When I was recently offered a DVD screener of Todd Solondz’s latest film “Dark Horse,” I got really excited. Yes, the man famous for such antagonistic, cynical, brutally honest and yet somehow sweet filmmaking is a director whose films I’m always excited to partake in. And partake is what you do, when you aren’t cringing or shaking your head at the characters and the worlds Solondz brings to life onscreen. While many would point to Solondz’s breakout film, 1995’s “Welcome to the Dollhouse,” as his best, I myself am a big, big fan of his follow up effort, 1998’s “Happiness.”
Frankly, “Happiness” is the better film as Solondz juggles several completely fucked-up storylines (and the screwed up people within them) and sees them all through to endings which, while they wobble between frustrating and endearing, are nothing but wickedly honest and heartfelt. To bring sympathy to a perverted crank caller, a murderer and a child molester is no small feat and to merely broach all these subjects in one film is either the height of cinematic bravery or epitome of attention getting. Or both.
Either way, “Happiness” cemented my positive opinion of Solondz. I feel his follow-ups “Storytelling” (which was apparently damaged by studio interference) and “Palindromes” both featured intriguing moments and unique plot stylings, but they were just too experimental for my tastes.

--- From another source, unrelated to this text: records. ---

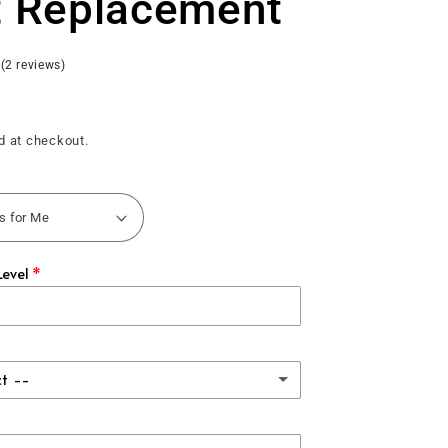
t Replacement
 (2 reviews)
d at checkout.
Level
ct --
assic Carbon Fiber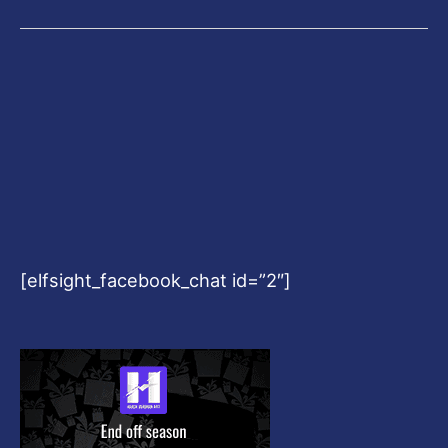
[elfsight_facebook_chat id=”2″]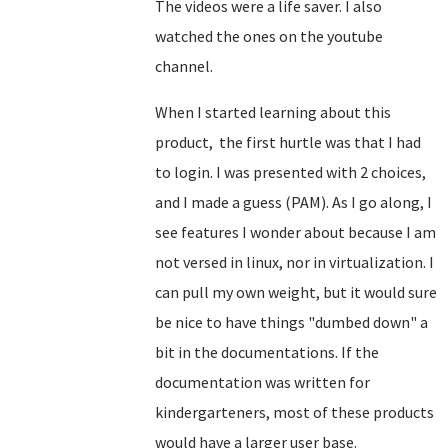
The videos were a life saver. I also
watched the ones on the youtube
channel.
When I started learning about this
product, the first hurtle was that I had
to login. I was presented with 2 choices,
and I made a guess (PAM). As I go along, I
see features I wonder about because I am
not versed in linux, nor in virtualization. I
can pull my own weight, but it would sure
be nice to have things "dumbed down" a
bit in the documentations. If the
documentation was written for
kindergarteners, most of these products
would have a larger user base.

Yet his sequel (of sorts) to “Happiness,” 2009’s “Life During Wartime” was an overlooked film that, like “Palindromes,” suffered from a little too much stunt casting and not enough heart and soul. I still found it fascinating and thrilling and if you’re reading this and have seen “Happiness” but not the follow up, do so immediately. (As of this writing, it’s streaming on Netflix Instant)
So overall, my opinion of Solondz is still a high one but on a simple “like” or “dislike” scale, he’s pretty much dead even in my eyes. Which leads us to his latest offering, “Dark Horse.” Would this be a tilt in the direction of dislike for me or a positive spin in the upwards direction? Unfortunately, I have to say the answer is… neither.

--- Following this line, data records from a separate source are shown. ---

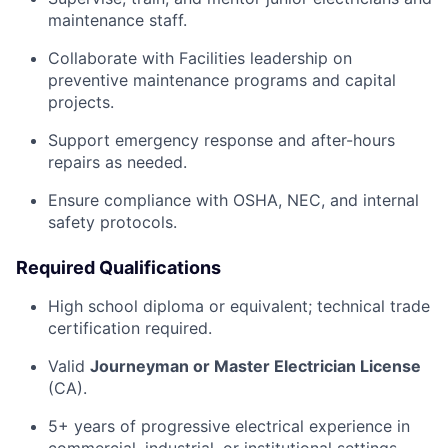
maintenance staff.
Collaborate with Facilities leadership on
preventive maintenance programs and capital
projects.
Support emergency response and after-hours
repairs as needed.
Ensure compliance with OSHA, NEC, and internal
safety protocols.
Required Qualifications
High school diploma or equivalent; technical trade
certification required.
Valid
Journeyman or Master Electrician License
(CA).
5+ years of progressive electrical experience in
commercial, industrial, or institutional settings.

While I somewhat liked “Dark Horse,” it simply didn’t resonate with me like his other films do. In the end I felt like Solondz was leaning too hard on being a provocateur rather than playing that card while managing to embellish his characters and their stories with heart and ambition. Plus I found the film kind of mean and far too cynical, even by Solondz standards.
“Dark Horse” is the story of Abe (Gelber), a full grown man-child whose spoiled upper-class Jewish upbringing has left him in a growth stasis. He still lives with his parents and spends all of his money and time collecting toys, that is when he’s not throwing temper tantrums or slacking off at his job, which is a nepotistic one at his father’s property management business. Abe is an asshole but he doesn’t seem to know it even if everyone else, including the viewers, do. At a wedding he is seated next to the solemn Miranda (Blair) and after a nearly completely one-sided conversation with the depressing gal, Abe decides they have a connection and must meet again. Fans of Solondz know his turf well enough to realize early on that both of these people lead damaged lives and will be thrown together. Yet in “Dark Horse,” I felt as if Solondz is making fun of his characters rather than trying to gain the audience some empathy.
Abe drives his outrageous vehicle while listening to frothy, upbeat pop songs that don’t fit his character or life at all. The soundtrack is either up and coming wannabes or brilliant satirists who both get and despise adult contemporary music. Gelber’s “Abe” is in virtually every scene of the movie so we meander with him through home life with stoic, boring dad Jackie (Walken) and syrupy, doting mom Phyllis (Farrow). As his “relationship” with Miranda progresses, we meet he ex, effeminate yet kind of passive-aggressive Mahmoud (Mandvi) who clearly has Miranda wrapped around his finger. The only person who seems to truly care at all about Abe is the work secretary Marie (Murphy) who sweetly tries to cover for the inept Abe as he constantly shirks responsibility at work. All of the acting here is solid. Jordan Gelber in particular plays his role honestly as he is at once a hulking mass of false confidence only to become a shimmering pile of insecurity moments later.
And all of this is fine and somewhat entertaining but beneath it, I can’t help think that Solondz is doing more than showing a miserable life in progress, he’s making fun of it and encouraging us to follow suit. It’s the equivalent of cinematic bullying, which is ironic given the angle Solondz took on bullies in “Welcome to the Dollhouse.” Then again, the entirety of “Dark Horse” is built on irony so it is indeed fitting. Still, maybe I read the film wrong but it’s hard to like or care about characters when the guy who wrote them and is directing them seems to actively hate them.
Eventually “Dark Horse” kind of evolves into an intriguing mesh of “real” life and dream sequence and Abe and his motivations get even more confusing. Yet the real issue for me here is Solondz’s unwillingness to cut any of these characters any slack which, is perhaps the point of “Dark Horse.” While I’ll still look forward to anything Solondz is involved with, “Dark Horse” was a little too mean spirited for me and felt like provocation with too heavy a dose of meanness.